INFORMATION PROVIDED
=== Section Start ===

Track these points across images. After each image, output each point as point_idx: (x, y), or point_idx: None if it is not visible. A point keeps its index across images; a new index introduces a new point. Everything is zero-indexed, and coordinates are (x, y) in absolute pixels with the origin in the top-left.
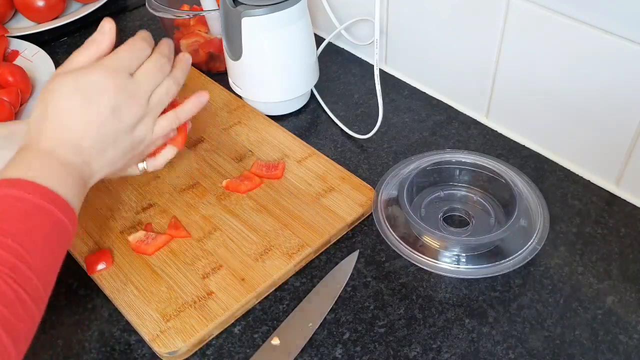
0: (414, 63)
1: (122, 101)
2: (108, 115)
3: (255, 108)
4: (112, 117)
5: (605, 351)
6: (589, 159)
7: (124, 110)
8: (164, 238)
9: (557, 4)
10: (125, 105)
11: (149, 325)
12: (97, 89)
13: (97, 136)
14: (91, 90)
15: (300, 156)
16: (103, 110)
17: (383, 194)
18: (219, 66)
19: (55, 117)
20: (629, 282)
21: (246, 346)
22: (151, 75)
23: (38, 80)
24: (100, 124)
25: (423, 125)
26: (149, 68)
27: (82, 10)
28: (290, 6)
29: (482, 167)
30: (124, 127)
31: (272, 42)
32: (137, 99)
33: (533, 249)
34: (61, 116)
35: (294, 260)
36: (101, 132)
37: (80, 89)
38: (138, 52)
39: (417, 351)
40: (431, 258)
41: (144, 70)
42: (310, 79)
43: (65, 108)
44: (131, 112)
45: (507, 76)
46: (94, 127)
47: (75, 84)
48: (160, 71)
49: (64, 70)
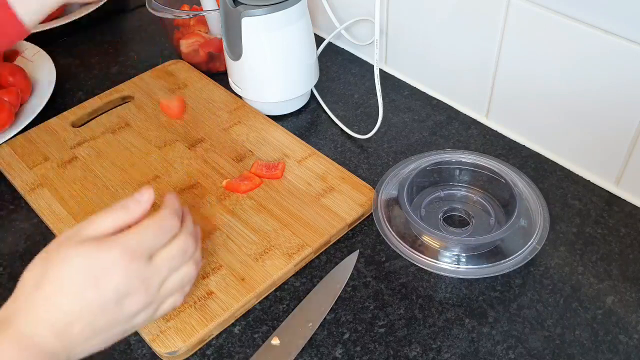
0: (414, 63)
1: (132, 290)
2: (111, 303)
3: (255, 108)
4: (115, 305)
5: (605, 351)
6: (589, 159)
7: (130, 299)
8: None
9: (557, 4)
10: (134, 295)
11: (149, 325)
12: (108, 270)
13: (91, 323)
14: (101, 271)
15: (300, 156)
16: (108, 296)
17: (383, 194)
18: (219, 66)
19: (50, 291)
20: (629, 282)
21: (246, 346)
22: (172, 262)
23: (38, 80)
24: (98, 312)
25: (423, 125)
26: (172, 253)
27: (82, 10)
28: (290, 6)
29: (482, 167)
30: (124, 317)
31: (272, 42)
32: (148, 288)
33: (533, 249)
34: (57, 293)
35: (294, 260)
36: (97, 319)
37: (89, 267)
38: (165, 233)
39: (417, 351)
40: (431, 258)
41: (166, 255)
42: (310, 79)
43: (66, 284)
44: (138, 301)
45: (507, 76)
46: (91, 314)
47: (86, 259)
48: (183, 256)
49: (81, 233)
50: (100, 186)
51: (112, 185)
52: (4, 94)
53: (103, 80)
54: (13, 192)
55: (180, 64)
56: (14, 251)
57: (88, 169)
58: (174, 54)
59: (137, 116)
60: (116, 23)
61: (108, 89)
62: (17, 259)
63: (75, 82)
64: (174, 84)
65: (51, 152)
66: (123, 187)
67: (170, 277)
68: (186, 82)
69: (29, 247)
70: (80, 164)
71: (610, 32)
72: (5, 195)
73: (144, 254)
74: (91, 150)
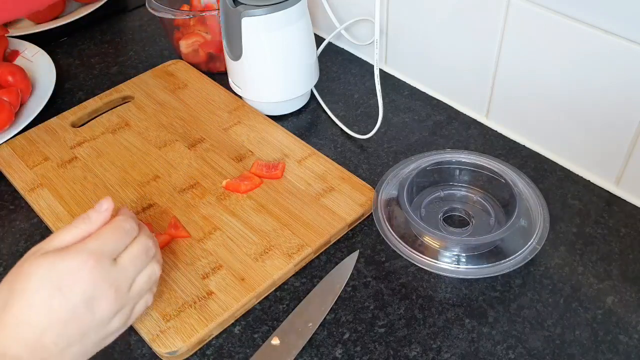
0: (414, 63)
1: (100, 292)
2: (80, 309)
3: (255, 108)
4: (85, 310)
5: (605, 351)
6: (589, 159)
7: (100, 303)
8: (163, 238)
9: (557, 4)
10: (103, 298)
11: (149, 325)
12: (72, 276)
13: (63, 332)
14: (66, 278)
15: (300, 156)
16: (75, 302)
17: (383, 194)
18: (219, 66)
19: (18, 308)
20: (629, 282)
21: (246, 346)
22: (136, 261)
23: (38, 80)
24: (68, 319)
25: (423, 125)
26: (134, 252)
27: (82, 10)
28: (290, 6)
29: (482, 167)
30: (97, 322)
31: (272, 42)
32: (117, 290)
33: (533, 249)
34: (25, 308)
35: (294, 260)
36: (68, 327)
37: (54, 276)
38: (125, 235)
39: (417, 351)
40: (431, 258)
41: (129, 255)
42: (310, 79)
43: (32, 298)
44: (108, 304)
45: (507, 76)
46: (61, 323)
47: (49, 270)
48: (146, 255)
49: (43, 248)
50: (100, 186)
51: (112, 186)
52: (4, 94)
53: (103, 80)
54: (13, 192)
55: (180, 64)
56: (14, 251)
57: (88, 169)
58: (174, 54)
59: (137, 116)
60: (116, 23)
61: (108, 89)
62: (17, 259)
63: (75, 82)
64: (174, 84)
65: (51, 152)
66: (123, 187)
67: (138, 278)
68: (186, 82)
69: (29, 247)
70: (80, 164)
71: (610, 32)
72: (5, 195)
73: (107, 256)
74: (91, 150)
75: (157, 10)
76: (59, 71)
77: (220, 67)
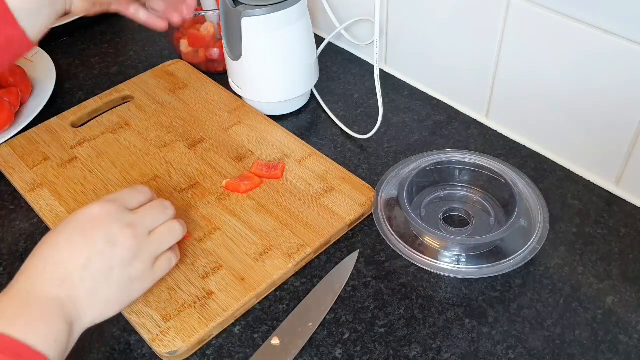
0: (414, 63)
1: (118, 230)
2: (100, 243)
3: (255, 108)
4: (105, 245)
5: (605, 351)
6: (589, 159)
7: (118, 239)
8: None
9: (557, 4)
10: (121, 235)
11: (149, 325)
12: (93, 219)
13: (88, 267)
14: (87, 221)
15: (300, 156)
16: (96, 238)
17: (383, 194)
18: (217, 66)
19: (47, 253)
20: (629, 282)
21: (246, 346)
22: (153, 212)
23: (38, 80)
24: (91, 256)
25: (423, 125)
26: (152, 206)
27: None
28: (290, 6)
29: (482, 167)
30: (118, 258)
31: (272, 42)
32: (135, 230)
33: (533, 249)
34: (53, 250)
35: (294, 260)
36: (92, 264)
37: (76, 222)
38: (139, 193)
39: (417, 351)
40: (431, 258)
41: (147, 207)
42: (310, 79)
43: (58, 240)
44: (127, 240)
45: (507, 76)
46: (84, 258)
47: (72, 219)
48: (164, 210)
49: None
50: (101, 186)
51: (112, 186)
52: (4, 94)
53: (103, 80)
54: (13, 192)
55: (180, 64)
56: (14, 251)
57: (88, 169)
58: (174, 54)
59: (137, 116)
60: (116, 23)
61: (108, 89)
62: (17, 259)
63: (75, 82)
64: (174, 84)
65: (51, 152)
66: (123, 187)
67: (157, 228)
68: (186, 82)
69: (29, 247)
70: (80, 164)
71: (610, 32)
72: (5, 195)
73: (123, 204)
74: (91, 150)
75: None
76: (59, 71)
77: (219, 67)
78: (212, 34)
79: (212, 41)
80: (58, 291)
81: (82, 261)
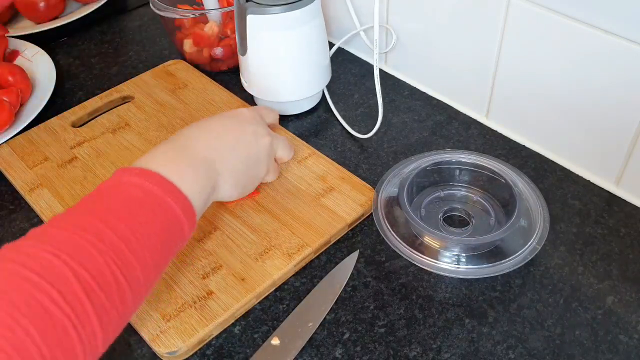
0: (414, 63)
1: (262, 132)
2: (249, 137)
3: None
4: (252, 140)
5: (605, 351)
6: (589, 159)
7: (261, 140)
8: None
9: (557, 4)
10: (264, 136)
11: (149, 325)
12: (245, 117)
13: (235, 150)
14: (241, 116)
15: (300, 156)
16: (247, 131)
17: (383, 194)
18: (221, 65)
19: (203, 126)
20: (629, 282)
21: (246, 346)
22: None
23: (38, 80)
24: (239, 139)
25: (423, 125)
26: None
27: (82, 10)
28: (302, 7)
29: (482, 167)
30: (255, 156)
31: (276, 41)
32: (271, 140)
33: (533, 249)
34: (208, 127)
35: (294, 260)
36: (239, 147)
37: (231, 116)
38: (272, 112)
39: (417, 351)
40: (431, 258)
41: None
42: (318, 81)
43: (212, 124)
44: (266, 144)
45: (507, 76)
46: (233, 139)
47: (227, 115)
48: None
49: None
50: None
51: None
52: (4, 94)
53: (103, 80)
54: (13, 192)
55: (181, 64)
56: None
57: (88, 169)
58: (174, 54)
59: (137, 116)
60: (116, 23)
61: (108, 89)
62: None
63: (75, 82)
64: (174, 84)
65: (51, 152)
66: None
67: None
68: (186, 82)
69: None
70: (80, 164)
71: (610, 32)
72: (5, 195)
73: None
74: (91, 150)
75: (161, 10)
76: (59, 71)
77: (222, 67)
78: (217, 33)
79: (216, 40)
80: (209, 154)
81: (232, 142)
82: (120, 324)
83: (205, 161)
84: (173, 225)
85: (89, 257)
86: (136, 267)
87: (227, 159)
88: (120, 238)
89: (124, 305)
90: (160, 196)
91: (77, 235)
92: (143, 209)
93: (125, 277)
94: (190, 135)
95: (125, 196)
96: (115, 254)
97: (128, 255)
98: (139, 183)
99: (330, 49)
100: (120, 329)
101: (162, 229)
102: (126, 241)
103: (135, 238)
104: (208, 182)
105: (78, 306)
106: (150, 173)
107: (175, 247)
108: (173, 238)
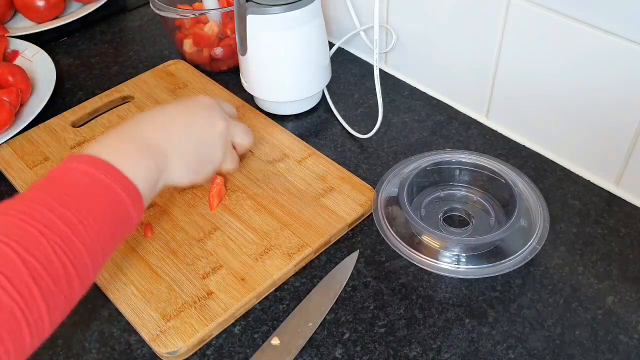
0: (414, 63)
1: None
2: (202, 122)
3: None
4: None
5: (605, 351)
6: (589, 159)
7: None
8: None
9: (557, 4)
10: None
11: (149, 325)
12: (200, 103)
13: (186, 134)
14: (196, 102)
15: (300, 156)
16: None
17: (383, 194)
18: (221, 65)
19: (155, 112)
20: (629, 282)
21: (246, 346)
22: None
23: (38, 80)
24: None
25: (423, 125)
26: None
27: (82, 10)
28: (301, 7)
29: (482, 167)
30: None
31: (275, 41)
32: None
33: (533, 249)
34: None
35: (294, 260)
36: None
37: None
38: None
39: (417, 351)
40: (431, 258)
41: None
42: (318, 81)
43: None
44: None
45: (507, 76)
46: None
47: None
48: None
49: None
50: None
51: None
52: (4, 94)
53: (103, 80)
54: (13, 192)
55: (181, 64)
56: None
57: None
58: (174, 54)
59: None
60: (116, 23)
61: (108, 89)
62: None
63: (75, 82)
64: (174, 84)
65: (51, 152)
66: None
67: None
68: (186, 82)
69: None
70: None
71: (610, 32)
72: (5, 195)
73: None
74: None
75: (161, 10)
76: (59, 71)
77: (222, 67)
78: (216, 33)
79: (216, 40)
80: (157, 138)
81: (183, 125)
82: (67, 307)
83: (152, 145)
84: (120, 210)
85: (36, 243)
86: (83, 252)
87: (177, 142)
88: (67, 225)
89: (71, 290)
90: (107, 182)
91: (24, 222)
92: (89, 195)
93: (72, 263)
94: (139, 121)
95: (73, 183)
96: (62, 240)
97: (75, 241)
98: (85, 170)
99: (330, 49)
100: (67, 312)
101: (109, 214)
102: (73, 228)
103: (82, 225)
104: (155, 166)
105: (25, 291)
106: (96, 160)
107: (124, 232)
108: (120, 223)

=== Section End ===

THE TASK
Please print the lines above word for word, starting at the one with "38: (138, 52)" and ending at the one with "73: (144, 254)", both included, and without any picture.

TASK SOLUTION
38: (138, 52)
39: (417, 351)
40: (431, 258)
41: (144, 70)
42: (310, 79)
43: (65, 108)
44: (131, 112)
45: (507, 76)
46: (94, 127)
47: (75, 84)
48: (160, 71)
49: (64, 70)
0: (414, 63)
1: (132, 290)
2: (111, 303)
3: (255, 108)
4: (115, 305)
5: (605, 351)
6: (589, 159)
7: (130, 299)
8: None
9: (557, 4)
10: (134, 295)
11: (149, 325)
12: (108, 270)
13: (91, 323)
14: (101, 271)
15: (300, 156)
16: (108, 296)
17: (383, 194)
18: (219, 66)
19: (50, 291)
20: (629, 282)
21: (246, 346)
22: (172, 262)
23: (38, 80)
24: (98, 312)
25: (423, 125)
26: (172, 253)
27: (82, 10)
28: (290, 6)
29: (482, 167)
30: (124, 317)
31: (272, 42)
32: (148, 288)
33: (533, 249)
34: (57, 293)
35: (294, 260)
36: (97, 319)
37: (89, 267)
38: (165, 233)
39: (417, 351)
40: (431, 258)
41: (166, 255)
42: (310, 79)
43: (66, 284)
44: (138, 301)
45: (507, 76)
46: (91, 314)
47: (86, 259)
48: (183, 256)
49: (81, 233)
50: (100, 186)
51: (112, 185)
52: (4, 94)
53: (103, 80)
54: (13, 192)
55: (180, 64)
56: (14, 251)
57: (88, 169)
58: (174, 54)
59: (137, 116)
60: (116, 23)
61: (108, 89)
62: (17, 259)
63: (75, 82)
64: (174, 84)
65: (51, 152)
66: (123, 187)
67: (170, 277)
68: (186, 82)
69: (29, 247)
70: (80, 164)
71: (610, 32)
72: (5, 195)
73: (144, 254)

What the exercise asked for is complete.